# Pressure treated wood does or does not need to be painted????



## stanlam (Aug 25, 2009)

I'm very confused about this. 90% of the articles I read say pressure treated wood must be painted or stained. However, I see pressure treated wood on peoples fences, decks, and walkways that was never treated or painted. Does anybody know the truth?

I want to built a deck platform, but I don't want to paint or stain most of it. I only want to paint the wood that people can see on top of the deck. The framing and the underside of the deck I just want to leave it unpainted and unstained.


----------



## Just Bill (Dec 21, 2008)

Does it HAVE to be painted/stained, no. Should it be, yes. PT wood has a tendency to split and check as the chemicals dry out. Stains, better than paint, slow this normal aging.

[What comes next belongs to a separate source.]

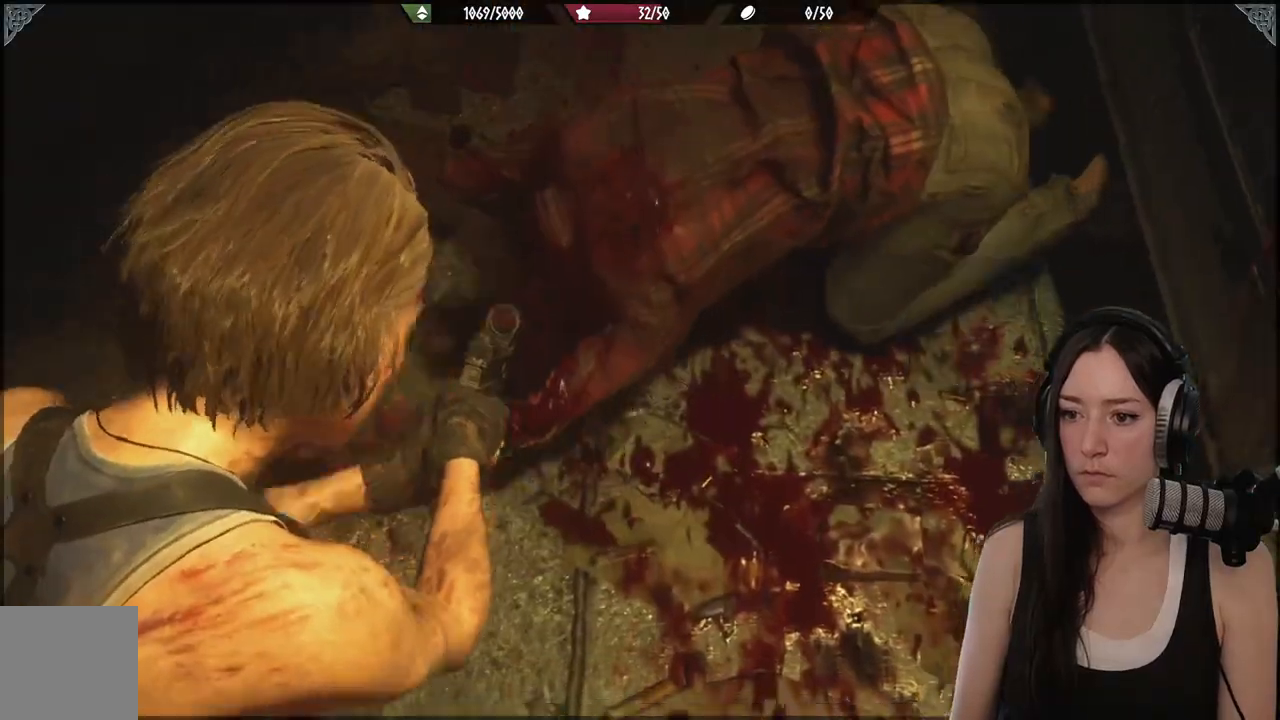
{"buttons": ["L2"], "left_stick": "down", "right_stick": "center", "events": [[50, "R2", "up"], [167, "right_stick", "up"], [400, "right_stick", "center"]]}
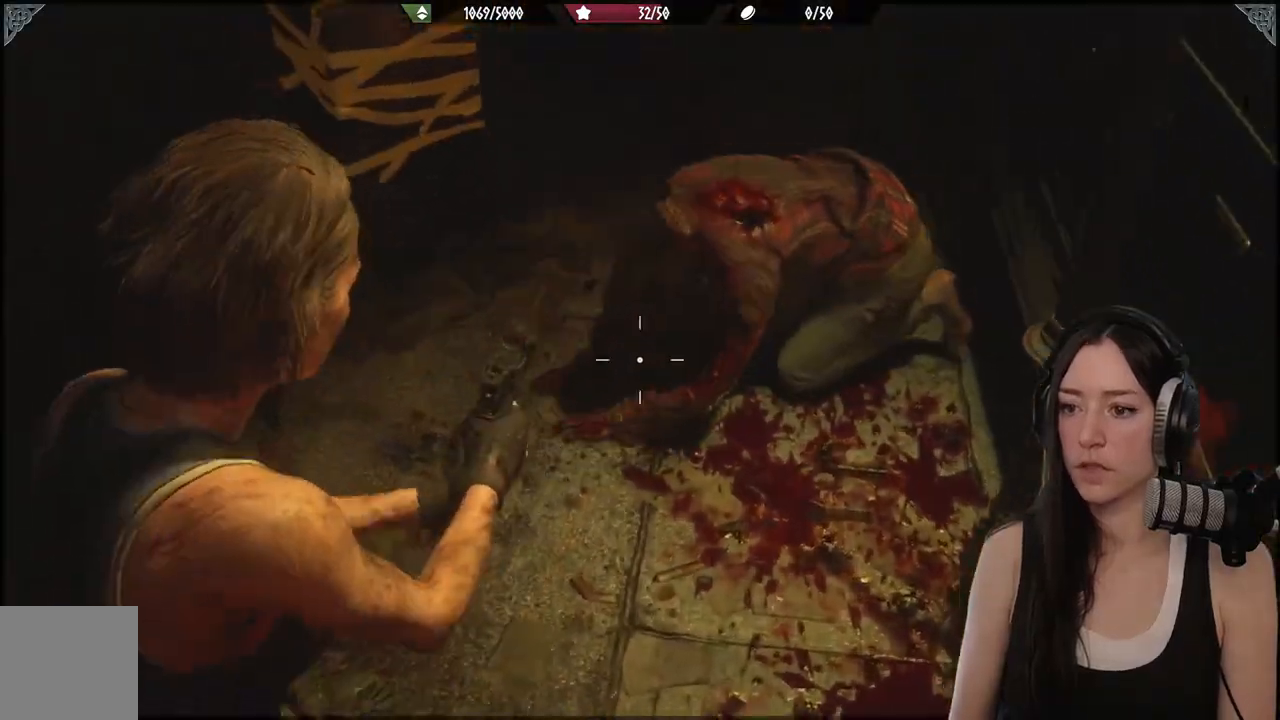
{"buttons": ["L2"], "left_stick": "center", "right_stick": "up", "events": [[83, "right_stick", "up"], [200, "left_stick", "center"]]}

Stains soak into the surface, where most paints are just a top coating, so stains protect better. And solid stains work better to block UV rays than semi-transparent stains.


----------



## vote4Pedro (Jul 23, 2010)

this is just exterior use only right? i have some PT wood inside my walls ,i've just built for load bearing, that is not stained


----------



## Ron6519 (Mar 28, 2007)

vote4Pedro said:


> this is just exterior use only right? i have some PT wood inside my walls ,i've just built for load bearing, that is not stained


Pressure treated wood for interior use is for sill /bottom plates only. No need for surface applications.
Ron


----------



## Joe Carola (Apr 14, 2006)

stanlam said:


> I'm very confused about this. 90% of the articles I read say pressure treated wood must be painted or stained. However, I see pressure treated wood on peoples fences, decks, and walkways that was never treated or painted. Does anybody know the truth?
> 
> I want to built a deck platform, but I don't want to paint or stain most of it. I only want to paint the wood that people can see on top of the deck. The framing and the underside of the deck I just want to leave it unpainted and unstained.

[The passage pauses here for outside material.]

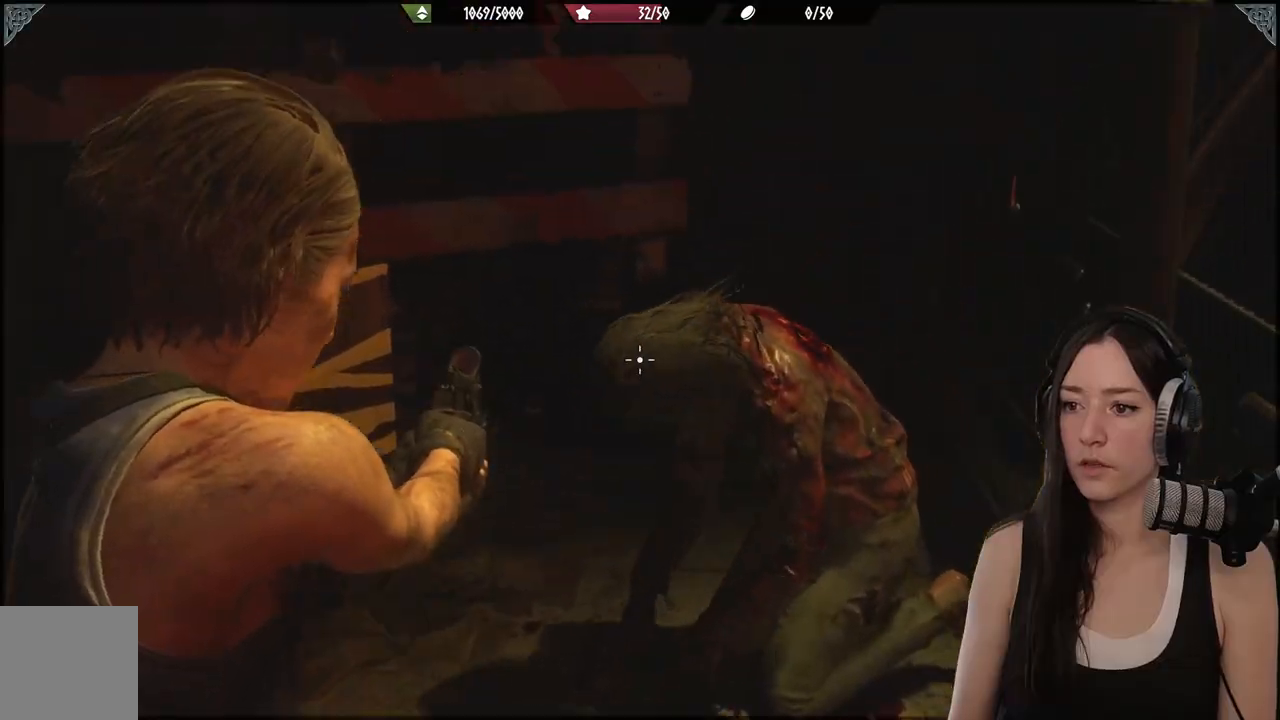
{"buttons": ["L2"], "left_stick": "center", "right_stick": "center", "events": [[167, "R2", "down"], [183, "right_stick", "center"], [267, "R2", "up"], [267, "right_stick", "down-left"], [367, "right_stick", "center"]]}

The framing doesn't have to be painted or stained.


----------



## DIY_ing_Guy (Nov 19, 2010)

While pressure-treated is intended to protect primarily from insects, fungus, bacterial rot, exterior weather exposure and UV in sunlight will definitely result in checking and splintering of the surface. I'm going to be replacing my entire deck; it is PT but was never stained, and at 7 years old when we bought it the deck boards were badly damaged. Stain provides add'l protection that is definitely needed IMHO.

Guy


----------



## DIY_ing_Guy (Nov 19, 2010)

While pressure-treated is intended to protect primarily from insects, fungus, bacterial rot, exterior weather exposure and UV in sunlight will definitely result in checking and splintering of the surface. I'm going to be replacing my entire deck; it is PT but was never stained, and at 7 years old when we bought it the deck boards were badly damaged. Stain provides add'l protection that is definitely needed IMHO.

Guy


----------



## 95025 (Nov 14, 2010)

stanlam said:


> I'm very confused about this. 90% of the articles I read say pressure treated wood must be painted or stained. However, I see pressure treated wood on peoples fences, decks, and walkways that was never treated or painted. Does anybody know the truth?
> 
> I want to built a deck platform, but I don't want to paint or stain most of it. I only want to paint the wood that people can see on top of the deck. The framing and the underside of the deck I just want to leave it unpainted and unstained.


You should be (more or less) okay leaving the framing of the deck untreated. It will be mostly protected from the elements.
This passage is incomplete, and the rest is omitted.